The Exchequer is presenting the financial reports for the Sovryn Treasury for the full financial year of 2022 and the first quarter of 2023. In addition, the Exchequer is proposing a new budget for community review. The report can be viewed via this link, and includes the following information:
2022 Financial Year Results
2023 Q1 Financial Results
Treasury Balances
Budget Objectives and Assumptions
New Budget Proposal
The full report is expected to be presented during the next community call. Please add any questions, comments or suggestions you may have to this thread and they will be addressed here and on the call. Once community review is concluded, the Exchequer intends on raising a SIP to approve the new budget proposal (pending any changes that may arise due to community input).
First of all, thank you very much for presenting the accounts. Even though they are not audited, it is evident that there has been an effort to show them in the best possible way. The comparative information between Q4 2021 and Q3 2022 helps to dimension the events.
I would like to have a more detailed breakdown by concepts, as far as possible, within the expense concepts related to Adoption, Development, Operations, and Overhead. Both in the 2022 accounts and in the projections for 2023.
I would also like more detailed information on the concepts of Trade Receivables and Accrued Expenses.
I notice that there has been no Income so far, was it zero in 2022? I believe it is overly prudent to ignore income in 2023.
Regarding the variation of Assets from Q4 2022 to Q1 2023, the decrease in the amount of BTC and BNB, and the increase in the amount of SOV caught my attention. Could you explain the causes of these variations?
To what degree have personnel adjustments reflected in this proposed budget already been made?
What is the rationale for reducing personnel (and therefore production) to extend the runway? Is there a reason to believe that Sovryn will be in a better position with a longer runway but slower progress?
The personnel adjustments reflect the current state, and leave some margin for additional personnel compensation.
As to the second question, I’m not sure what you are referring to - what personnel changes are you referring to that reduce production? I do not think we have had or anticipate an adverse impact on development.
I’m just speaking to the general idea that if you have 40 worker units available and a task that requires 15 months, 30 worker units will take 20 months to accomplish the same task.

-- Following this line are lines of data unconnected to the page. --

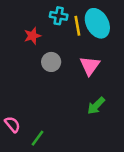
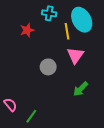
yellow line: (77, 26) -> (67, 31), moved
gray circle: (51, 62) -> (48, 67), moved

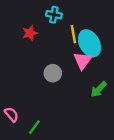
cyan ellipse: (82, 20) -> (89, 43), moved
green arrow: (81, 89) -> (99, 89), moved

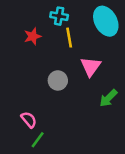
yellow line: (73, 34) -> (69, 38), moved
cyan ellipse: (89, 43) -> (106, 21), moved
pink semicircle: (11, 114) -> (29, 120), moved

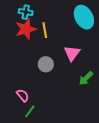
cyan cross: (59, 16) -> (26, 12), moved
red star: (33, 36) -> (26, 29), size x1.5
yellow line: (69, 38) -> (45, 30), moved

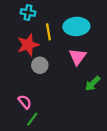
cyan ellipse: (84, 17) -> (76, 26), moved, turned -65
red star: (26, 29) -> (28, 45), moved
gray circle: (46, 64) -> (40, 65), moved

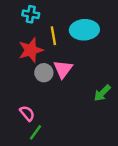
pink triangle: (78, 57) -> (63, 69), moved

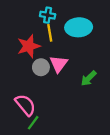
cyan cross: (31, 14) -> (48, 15), moved
green arrow: (102, 93) -> (89, 78), moved
pink semicircle: (27, 113) -> (25, 105), size x1.5

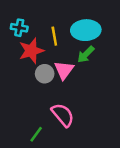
cyan cross: (48, 15) -> (19, 28), moved
green arrow: (89, 78) -> (86, 54), moved
pink semicircle: (25, 105) -> (63, 115), moved

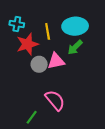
pink triangle: (64, 70) -> (56, 61), turned 42

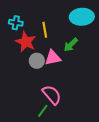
cyan ellipse: (75, 26) -> (82, 17), moved
red star: (27, 44) -> (26, 42), turned -30
green line: (32, 117) -> (43, 111), moved

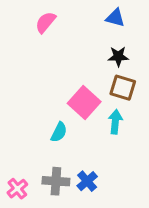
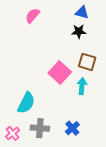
black star: (118, 56) -> (79, 31), moved
cyan semicircle: (59, 132) -> (26, 103), moved, size x1.5
blue cross: (87, 181) -> (72, 128), moved

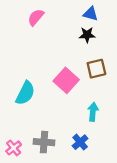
brown square: (87, 62) -> (96, 69), turned -30
cyan arrow: (82, 86) -> (93, 112), moved
cyan semicircle: (26, 103) -> (25, 93), moved

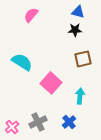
pink square: (66, 80) -> (51, 83), moved
cyan semicircle: (25, 93) -> (22, 62), moved, turned -85
gray cross: (44, 142) -> (38, 122), turned -30

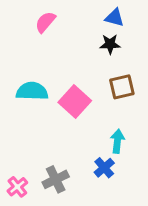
cyan semicircle: (22, 62) -> (32, 91), turned -30
pink square: (51, 83) -> (75, 101), moved
blue cross: (69, 122) -> (104, 168), moved

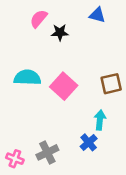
black star: (110, 44) -> (60, 32), moved
brown square: (122, 87) -> (111, 84), moved
pink cross: (17, 187) -> (15, 159), turned -30

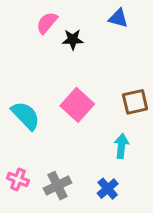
cyan semicircle: (27, 77) -> (26, 116), moved, turned 44
blue cross: (89, 142) -> (108, 189), moved
pink cross: (15, 159) -> (18, 179), moved

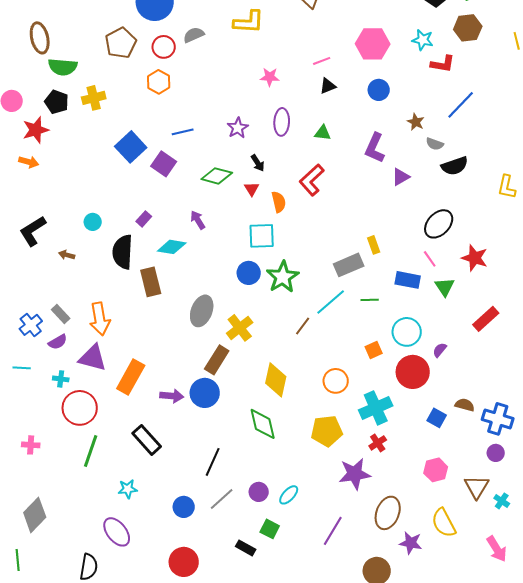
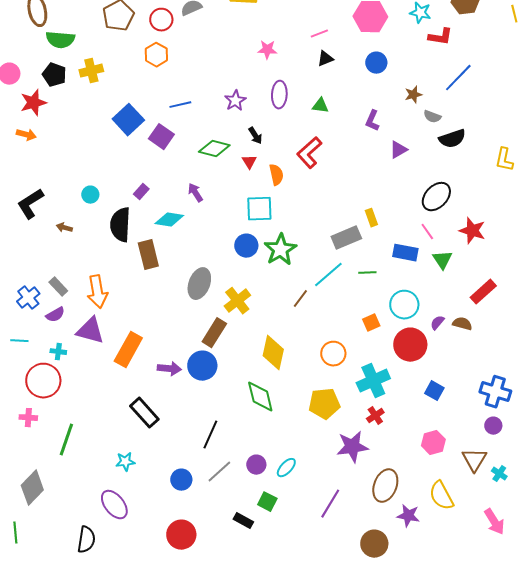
brown star: (416, 122) -> (413, 95), turned 30
purple L-shape: (375, 148) -> (372, 121), size x0.7
brown semicircle: (465, 405) -> (462, 324), moved
red circle: (80, 408) -> (43, 381), moved
green line: (91, 451) -> (66, 440), moved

I understand that there are optimizations in personnel and process that can affect this formula.
I wasn’t thinking about specific personnel changes when I asked the question. But I know the adoption team is slower than it was before the most recent reduction. And one of our biggest tasks right now is to grow adoption of DLLR.
Thanks for your questions. What kind of detail are you looking for? Is is a delineation between headcount expenses vs. non headcount. Perhaps a valuable distinction that we can make is funds expended on grants for contributors versus other expenses (for which we can give additional detail). We are apprehensive of providing any further detail regarding grants for contributors in order to not dox them or their info. We could potentially add a report about headcount, which would provide more color on these grant expenses.
Trade Receivables relates solely to payments that the Exchequer made on behalf of the BabelFish protocol and Accrued Expenses relates to payments owed to service companies that provide certain services for the protocol.
The decrease in BNB is due to the fact that the Exchequer no longer provided liquidity for the BNB pool and the increase in SOV is solely due to the Watcher activity that is run by Exchequer (to manage system liquidations). As part of this activity, SOV is accrued. A separate SOV report will provided soon.
I don’t want to ask for confidential information, neither the number of employees. Sovryn is Sovryn, and must maintain certain confidentiality.
Anyway, any further detail that can be received helps transparency. So adding the information you refer to would be very valuable (funds expended on grants for contributors versus other expenses, and the SOV report).